I think the most interesting thing for me this week, which was highlighted by the Karpathy article, is how much we need to adjust the data we input into a system before creating a machine learning model. A uniformity must exist with a reduction of noise to accurately embody the true answer to the problem we are attempting to solve.
This most acutely reminds me of a Roomba or a robotic vacuum. People, including myself, will sing the praises of owning one of these devices as it keeps the floor clean regularly without the need of external monitoring, to fulfill a role which I would normally take on as I have now two quite furry companions. The thing about the vacuums though is that I have to make sure everything that I don’t want it to run into is off the floor, that there is no water abounding, that there isn’t any string to get caught up in it’s gears or motors. Essentially I have made my apartment a system in which the robot vacuum can work in peace without any obstruction.
The same goes for this learning model which Karpathy uses. These photos are taken and cleaned in some way to create a uniformity which the system itself can understand and process, with anything deviating from that uniformity not being captured.
What does this tell us about the pictures? That the system knows how to pick out certain types of well done and popular made photos which people have uploaded on the internet. This is amazing! Though does it teach us anything about the photos themselves or how to take photos?

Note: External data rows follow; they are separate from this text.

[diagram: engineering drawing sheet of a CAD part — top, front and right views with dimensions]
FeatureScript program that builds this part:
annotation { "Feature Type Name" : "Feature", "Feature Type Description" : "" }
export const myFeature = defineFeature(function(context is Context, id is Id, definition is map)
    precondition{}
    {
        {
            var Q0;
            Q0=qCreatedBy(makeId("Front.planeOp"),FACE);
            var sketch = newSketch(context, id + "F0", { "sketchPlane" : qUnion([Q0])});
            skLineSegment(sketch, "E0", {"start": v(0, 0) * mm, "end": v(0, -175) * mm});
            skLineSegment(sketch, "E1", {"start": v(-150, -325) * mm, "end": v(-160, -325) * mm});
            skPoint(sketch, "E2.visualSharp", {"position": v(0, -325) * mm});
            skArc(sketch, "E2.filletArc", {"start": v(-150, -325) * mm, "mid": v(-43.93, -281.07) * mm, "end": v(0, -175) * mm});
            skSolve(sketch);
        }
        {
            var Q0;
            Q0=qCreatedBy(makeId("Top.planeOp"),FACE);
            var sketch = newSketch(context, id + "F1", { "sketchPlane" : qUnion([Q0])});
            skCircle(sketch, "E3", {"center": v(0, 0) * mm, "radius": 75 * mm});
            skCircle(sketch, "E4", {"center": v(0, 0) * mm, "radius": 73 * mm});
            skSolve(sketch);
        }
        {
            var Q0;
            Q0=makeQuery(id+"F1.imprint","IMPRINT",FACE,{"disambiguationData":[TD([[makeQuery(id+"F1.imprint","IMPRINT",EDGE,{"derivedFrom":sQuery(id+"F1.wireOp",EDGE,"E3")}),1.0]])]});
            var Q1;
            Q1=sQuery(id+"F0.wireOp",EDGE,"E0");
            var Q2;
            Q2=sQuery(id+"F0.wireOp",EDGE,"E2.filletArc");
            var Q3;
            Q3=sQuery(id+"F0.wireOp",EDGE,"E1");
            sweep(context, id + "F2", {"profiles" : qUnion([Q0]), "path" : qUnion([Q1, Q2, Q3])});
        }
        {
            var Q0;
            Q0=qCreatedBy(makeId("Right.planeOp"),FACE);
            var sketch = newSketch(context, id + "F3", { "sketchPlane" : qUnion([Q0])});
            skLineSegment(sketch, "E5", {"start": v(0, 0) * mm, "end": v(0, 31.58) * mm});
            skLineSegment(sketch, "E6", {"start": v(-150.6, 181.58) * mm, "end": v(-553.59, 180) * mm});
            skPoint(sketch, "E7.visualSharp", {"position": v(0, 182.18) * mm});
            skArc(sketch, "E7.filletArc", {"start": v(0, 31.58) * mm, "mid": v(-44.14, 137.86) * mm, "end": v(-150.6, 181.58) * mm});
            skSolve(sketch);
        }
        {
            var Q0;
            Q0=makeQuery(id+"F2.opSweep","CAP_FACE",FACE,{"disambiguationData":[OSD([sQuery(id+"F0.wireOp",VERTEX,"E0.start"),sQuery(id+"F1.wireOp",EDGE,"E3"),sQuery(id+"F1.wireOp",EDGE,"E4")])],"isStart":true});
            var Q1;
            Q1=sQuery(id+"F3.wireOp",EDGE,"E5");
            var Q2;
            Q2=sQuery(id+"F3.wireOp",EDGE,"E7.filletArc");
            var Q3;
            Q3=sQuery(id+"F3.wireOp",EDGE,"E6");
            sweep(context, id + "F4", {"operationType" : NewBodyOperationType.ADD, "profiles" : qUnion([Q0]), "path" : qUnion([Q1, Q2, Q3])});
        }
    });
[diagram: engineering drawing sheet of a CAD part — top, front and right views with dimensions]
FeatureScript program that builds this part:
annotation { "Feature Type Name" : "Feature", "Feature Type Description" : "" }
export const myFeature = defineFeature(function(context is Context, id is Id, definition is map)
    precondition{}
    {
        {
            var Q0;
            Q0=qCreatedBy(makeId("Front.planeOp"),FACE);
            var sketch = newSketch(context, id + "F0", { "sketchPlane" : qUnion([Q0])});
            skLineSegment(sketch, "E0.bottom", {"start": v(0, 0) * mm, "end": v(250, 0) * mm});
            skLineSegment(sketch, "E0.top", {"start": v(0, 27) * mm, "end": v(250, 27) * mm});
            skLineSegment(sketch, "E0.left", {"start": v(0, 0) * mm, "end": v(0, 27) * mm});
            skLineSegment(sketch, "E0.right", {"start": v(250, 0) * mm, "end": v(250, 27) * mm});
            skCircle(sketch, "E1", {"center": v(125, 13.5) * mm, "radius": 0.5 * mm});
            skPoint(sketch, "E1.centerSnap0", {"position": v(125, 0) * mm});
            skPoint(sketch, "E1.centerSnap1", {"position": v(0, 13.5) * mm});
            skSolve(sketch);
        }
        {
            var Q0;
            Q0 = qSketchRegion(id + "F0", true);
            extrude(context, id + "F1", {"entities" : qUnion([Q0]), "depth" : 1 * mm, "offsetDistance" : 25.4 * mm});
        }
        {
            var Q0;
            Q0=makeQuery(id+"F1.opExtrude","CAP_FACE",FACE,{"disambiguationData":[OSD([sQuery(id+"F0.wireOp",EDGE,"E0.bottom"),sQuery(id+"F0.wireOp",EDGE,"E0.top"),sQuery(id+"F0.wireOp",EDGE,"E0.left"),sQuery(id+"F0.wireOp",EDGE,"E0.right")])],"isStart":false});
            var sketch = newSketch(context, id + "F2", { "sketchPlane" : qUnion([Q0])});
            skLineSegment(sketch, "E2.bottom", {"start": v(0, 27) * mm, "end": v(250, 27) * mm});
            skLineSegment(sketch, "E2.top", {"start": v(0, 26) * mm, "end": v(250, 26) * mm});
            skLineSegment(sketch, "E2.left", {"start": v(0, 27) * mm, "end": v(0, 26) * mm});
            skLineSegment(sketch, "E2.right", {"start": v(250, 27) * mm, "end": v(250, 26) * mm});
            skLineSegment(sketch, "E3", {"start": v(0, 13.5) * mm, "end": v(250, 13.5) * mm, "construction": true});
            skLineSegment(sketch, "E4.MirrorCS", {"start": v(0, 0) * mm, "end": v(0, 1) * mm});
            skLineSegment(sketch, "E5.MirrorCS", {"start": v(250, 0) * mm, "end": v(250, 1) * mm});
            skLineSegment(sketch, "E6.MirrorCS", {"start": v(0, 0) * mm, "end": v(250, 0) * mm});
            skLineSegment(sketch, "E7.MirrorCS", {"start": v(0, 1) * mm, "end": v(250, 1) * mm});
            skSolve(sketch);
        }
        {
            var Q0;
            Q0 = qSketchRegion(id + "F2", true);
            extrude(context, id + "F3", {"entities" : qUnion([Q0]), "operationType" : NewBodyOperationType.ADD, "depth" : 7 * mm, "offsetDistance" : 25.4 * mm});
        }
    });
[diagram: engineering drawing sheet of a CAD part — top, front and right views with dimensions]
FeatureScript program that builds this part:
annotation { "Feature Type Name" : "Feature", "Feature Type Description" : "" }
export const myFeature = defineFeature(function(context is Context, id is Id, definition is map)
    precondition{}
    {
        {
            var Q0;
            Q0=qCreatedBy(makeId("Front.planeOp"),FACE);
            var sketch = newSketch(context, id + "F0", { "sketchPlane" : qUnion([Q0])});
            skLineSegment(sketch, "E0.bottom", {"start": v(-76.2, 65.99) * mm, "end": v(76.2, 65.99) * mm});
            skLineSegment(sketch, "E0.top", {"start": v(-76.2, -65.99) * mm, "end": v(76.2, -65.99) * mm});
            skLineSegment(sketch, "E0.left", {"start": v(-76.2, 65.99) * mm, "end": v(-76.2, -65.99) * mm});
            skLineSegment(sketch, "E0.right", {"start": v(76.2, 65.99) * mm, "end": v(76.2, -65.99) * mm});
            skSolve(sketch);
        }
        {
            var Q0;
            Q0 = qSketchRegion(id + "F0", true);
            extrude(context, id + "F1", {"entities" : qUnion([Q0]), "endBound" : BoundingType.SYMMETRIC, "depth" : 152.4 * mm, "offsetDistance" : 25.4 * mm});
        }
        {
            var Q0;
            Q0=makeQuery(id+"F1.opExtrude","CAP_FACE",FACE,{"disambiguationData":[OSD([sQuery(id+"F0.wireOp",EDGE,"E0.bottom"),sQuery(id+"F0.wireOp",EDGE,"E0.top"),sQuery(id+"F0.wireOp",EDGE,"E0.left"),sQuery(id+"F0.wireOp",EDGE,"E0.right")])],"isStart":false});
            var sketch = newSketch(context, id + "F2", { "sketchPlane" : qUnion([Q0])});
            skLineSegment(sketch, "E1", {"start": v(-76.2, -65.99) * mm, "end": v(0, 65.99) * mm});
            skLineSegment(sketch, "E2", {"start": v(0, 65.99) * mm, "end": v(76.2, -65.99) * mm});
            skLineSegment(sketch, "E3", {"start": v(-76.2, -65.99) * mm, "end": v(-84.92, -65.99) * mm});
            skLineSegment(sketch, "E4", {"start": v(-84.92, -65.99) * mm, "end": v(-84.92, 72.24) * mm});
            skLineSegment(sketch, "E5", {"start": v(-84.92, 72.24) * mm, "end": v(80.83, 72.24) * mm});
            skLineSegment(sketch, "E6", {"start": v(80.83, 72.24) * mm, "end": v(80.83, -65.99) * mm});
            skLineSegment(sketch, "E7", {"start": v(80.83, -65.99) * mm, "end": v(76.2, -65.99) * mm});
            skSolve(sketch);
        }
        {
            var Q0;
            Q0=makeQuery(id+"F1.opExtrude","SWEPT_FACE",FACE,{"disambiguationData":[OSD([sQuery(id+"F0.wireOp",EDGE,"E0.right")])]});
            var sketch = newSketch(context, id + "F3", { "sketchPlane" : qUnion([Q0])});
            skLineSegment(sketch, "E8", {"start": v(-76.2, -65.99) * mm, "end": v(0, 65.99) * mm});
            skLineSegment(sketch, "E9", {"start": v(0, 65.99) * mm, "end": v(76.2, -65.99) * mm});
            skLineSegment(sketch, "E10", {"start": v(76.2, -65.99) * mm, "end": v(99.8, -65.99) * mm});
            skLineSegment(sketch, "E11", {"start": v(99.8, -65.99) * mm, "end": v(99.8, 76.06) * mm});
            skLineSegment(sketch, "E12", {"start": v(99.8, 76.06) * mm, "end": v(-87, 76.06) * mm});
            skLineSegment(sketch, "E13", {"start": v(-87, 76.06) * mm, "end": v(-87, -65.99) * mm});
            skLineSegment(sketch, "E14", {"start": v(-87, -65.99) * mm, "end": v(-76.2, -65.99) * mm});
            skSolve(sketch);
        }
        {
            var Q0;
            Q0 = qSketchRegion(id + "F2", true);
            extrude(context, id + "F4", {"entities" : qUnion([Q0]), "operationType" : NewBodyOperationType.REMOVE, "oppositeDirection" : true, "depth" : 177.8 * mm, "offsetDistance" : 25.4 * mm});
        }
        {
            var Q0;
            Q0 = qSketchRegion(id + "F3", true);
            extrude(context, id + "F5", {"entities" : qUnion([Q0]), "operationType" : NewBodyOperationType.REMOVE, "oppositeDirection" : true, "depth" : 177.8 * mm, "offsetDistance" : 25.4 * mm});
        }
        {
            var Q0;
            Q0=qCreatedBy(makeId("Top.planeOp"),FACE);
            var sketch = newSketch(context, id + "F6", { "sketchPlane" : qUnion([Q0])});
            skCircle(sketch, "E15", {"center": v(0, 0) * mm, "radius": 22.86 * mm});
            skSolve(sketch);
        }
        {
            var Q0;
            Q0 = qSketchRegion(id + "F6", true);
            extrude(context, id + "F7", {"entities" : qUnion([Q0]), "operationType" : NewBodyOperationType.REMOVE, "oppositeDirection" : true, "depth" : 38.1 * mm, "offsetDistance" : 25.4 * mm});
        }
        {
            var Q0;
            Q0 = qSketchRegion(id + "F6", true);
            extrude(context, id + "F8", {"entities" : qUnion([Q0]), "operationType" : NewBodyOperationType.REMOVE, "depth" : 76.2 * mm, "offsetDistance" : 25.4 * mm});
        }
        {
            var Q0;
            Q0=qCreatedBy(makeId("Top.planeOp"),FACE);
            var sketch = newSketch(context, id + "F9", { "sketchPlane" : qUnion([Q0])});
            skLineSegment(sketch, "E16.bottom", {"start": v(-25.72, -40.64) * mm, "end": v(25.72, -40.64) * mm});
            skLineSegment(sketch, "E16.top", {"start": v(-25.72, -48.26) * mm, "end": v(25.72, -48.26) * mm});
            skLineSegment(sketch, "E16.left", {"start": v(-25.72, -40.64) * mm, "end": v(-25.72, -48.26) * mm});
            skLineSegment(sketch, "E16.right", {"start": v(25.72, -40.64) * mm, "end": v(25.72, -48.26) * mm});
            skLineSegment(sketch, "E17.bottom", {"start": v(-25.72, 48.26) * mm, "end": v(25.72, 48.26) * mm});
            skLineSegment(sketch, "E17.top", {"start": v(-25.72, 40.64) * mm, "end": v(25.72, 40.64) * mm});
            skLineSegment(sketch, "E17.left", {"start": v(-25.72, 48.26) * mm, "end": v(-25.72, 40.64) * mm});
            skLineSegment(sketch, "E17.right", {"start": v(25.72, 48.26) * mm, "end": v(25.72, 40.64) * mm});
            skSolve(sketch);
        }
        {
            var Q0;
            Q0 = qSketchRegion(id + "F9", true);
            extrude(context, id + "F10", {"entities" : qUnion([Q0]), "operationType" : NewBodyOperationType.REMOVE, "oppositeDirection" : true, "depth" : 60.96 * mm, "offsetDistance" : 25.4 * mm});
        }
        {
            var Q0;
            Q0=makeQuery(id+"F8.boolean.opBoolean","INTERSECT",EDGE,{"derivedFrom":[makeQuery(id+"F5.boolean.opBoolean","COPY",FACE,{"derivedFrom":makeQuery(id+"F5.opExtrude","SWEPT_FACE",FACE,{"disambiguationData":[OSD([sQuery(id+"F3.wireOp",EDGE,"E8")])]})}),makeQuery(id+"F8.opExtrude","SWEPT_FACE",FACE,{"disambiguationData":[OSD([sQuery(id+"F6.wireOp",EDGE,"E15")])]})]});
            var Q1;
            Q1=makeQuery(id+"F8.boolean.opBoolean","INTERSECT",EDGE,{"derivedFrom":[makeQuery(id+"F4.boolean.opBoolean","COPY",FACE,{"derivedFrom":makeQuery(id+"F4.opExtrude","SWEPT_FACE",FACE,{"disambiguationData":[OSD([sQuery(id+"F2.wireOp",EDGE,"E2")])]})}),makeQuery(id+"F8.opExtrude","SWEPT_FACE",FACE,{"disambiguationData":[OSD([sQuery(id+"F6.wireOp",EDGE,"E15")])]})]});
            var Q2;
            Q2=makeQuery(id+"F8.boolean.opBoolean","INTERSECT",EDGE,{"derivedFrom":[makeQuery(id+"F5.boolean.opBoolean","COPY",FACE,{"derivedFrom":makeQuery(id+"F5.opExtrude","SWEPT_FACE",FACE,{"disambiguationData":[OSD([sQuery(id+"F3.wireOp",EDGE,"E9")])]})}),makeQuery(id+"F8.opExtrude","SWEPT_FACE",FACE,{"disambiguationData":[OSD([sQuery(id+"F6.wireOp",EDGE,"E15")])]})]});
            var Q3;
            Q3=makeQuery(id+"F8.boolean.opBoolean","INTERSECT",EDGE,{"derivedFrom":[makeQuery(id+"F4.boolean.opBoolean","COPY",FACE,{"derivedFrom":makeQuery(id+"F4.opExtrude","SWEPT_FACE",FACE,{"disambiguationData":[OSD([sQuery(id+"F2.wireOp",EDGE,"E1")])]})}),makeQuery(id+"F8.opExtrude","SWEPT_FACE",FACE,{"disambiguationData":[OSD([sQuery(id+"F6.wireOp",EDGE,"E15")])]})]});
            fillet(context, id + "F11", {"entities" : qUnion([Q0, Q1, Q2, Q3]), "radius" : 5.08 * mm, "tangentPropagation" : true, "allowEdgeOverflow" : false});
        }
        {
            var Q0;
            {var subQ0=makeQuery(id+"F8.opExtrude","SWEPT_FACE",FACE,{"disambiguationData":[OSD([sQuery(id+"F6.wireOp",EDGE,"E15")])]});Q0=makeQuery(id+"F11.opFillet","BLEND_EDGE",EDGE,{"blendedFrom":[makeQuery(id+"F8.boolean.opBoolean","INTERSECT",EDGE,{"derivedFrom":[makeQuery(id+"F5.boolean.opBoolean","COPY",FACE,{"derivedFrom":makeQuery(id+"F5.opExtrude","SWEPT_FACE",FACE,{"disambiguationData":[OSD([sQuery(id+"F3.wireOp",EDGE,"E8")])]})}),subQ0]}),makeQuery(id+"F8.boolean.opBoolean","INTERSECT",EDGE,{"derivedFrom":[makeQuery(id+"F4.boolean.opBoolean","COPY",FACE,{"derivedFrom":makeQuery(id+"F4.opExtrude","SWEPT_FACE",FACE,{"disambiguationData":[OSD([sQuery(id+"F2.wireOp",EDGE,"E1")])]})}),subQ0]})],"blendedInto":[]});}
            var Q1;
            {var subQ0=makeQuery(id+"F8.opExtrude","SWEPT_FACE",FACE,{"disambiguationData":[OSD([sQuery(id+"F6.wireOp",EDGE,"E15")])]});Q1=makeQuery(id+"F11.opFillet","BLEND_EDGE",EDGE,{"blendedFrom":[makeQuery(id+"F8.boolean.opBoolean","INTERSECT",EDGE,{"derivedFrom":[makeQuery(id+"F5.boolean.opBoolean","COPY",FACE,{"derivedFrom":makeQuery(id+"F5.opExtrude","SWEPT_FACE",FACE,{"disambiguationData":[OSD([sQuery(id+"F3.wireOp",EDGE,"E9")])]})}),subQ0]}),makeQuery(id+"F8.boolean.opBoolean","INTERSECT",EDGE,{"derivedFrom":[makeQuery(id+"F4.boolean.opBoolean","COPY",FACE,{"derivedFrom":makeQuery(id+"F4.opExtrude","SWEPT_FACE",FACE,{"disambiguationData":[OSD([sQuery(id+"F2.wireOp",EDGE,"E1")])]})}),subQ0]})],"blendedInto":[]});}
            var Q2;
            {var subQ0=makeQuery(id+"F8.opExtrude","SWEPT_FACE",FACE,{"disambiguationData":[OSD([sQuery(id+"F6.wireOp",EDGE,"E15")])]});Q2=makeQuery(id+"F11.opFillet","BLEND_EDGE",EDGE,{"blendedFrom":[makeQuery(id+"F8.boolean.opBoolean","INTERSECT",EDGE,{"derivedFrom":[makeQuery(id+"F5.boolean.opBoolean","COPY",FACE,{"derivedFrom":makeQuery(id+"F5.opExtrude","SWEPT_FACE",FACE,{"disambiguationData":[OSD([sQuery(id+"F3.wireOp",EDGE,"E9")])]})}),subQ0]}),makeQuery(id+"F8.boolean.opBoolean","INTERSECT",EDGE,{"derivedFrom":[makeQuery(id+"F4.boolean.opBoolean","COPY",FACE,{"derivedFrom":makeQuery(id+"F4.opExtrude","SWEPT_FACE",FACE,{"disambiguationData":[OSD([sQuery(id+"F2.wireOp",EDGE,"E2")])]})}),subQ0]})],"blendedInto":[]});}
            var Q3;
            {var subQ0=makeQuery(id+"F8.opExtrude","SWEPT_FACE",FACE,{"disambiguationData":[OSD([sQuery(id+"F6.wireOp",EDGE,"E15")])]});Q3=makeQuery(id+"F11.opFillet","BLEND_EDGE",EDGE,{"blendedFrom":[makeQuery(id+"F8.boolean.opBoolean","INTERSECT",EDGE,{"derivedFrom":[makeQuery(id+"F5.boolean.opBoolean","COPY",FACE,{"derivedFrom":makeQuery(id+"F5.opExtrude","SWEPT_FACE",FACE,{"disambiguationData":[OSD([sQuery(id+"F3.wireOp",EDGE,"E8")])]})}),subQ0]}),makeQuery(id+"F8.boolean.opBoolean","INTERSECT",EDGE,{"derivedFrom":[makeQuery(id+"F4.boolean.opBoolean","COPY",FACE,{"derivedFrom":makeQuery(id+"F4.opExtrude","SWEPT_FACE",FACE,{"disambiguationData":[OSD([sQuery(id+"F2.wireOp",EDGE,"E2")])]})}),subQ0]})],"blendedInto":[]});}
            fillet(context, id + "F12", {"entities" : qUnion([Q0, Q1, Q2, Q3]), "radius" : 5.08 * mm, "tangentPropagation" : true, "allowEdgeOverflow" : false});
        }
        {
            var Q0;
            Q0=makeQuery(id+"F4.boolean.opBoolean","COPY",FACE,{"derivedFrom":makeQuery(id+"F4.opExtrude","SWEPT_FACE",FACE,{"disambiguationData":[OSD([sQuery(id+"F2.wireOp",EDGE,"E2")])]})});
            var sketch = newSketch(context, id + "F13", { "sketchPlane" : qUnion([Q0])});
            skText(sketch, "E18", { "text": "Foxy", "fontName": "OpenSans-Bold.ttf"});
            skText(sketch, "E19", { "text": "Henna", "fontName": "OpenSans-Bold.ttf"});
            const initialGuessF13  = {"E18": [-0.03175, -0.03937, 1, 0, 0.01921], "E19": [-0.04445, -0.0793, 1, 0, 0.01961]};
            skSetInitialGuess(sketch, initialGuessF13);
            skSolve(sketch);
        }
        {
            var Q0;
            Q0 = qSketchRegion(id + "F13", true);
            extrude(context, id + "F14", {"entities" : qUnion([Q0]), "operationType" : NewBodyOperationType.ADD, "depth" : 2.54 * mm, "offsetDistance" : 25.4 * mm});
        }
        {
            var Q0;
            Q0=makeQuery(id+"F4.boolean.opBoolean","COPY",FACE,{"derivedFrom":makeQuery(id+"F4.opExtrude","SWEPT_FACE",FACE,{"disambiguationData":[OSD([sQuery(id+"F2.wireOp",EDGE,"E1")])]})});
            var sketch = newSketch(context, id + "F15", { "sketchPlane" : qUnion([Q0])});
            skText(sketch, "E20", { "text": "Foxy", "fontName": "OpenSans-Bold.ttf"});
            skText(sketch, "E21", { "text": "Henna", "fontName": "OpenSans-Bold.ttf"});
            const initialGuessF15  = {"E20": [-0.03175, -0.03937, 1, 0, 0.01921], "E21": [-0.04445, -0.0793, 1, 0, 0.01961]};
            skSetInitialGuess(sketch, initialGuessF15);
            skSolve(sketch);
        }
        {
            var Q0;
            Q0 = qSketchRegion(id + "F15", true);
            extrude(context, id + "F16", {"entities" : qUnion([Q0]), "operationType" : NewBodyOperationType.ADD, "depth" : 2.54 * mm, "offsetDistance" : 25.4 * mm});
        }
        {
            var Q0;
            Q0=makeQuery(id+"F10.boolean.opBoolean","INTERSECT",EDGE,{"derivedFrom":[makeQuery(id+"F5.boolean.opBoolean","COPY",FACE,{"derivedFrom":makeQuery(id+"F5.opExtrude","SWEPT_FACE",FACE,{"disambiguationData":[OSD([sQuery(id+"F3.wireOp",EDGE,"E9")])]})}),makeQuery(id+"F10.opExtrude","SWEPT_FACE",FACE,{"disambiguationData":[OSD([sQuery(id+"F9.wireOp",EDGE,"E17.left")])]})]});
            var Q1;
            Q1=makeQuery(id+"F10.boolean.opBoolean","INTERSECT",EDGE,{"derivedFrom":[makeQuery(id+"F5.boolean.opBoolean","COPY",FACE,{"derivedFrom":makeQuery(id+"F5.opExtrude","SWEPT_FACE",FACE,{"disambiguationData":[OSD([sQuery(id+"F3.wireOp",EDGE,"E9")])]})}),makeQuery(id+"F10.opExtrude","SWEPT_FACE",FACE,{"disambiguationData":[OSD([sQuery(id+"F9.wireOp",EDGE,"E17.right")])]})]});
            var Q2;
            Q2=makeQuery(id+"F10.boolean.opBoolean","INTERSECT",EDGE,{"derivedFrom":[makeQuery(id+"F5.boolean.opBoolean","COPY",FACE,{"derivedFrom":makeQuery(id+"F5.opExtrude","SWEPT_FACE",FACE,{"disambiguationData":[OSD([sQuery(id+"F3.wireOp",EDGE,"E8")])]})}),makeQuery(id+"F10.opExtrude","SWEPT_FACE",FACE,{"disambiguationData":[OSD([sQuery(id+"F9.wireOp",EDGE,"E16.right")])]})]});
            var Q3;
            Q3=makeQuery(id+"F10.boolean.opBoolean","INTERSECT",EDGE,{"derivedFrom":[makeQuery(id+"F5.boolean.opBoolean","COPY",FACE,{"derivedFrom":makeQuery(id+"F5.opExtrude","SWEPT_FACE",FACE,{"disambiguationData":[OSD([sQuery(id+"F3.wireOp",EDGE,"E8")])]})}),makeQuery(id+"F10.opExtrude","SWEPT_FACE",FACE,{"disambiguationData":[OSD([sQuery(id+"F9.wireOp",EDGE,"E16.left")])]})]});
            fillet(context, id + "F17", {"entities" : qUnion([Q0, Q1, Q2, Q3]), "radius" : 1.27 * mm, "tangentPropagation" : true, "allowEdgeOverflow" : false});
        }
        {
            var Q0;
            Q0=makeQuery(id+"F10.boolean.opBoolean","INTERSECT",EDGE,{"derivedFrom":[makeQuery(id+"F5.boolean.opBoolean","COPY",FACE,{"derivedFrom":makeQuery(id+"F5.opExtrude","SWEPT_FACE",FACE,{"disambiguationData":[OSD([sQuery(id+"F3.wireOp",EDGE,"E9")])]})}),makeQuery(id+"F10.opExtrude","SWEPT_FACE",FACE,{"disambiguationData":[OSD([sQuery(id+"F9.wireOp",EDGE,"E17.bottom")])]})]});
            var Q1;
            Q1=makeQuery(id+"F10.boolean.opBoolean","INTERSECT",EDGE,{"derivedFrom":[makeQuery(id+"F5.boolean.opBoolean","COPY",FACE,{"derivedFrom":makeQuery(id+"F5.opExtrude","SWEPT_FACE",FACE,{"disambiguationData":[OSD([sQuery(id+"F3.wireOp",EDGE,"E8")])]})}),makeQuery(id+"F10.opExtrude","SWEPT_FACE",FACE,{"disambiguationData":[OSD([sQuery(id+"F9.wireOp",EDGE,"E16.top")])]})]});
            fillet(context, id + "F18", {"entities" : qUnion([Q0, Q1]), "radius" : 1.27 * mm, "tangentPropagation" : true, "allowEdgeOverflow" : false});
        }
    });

No, as these are techniques that could be learned by studying photography and design.
What I worry about is not clean practices of learning by the messiness of the world. Something has to give, will the world become more orderly to accommodate the model? Or will the model eventually be strong enough to be able to handle the messiness of the world? I am sure it’s somewhere in between but it will be interesting where we will find ourselves on that spectrum.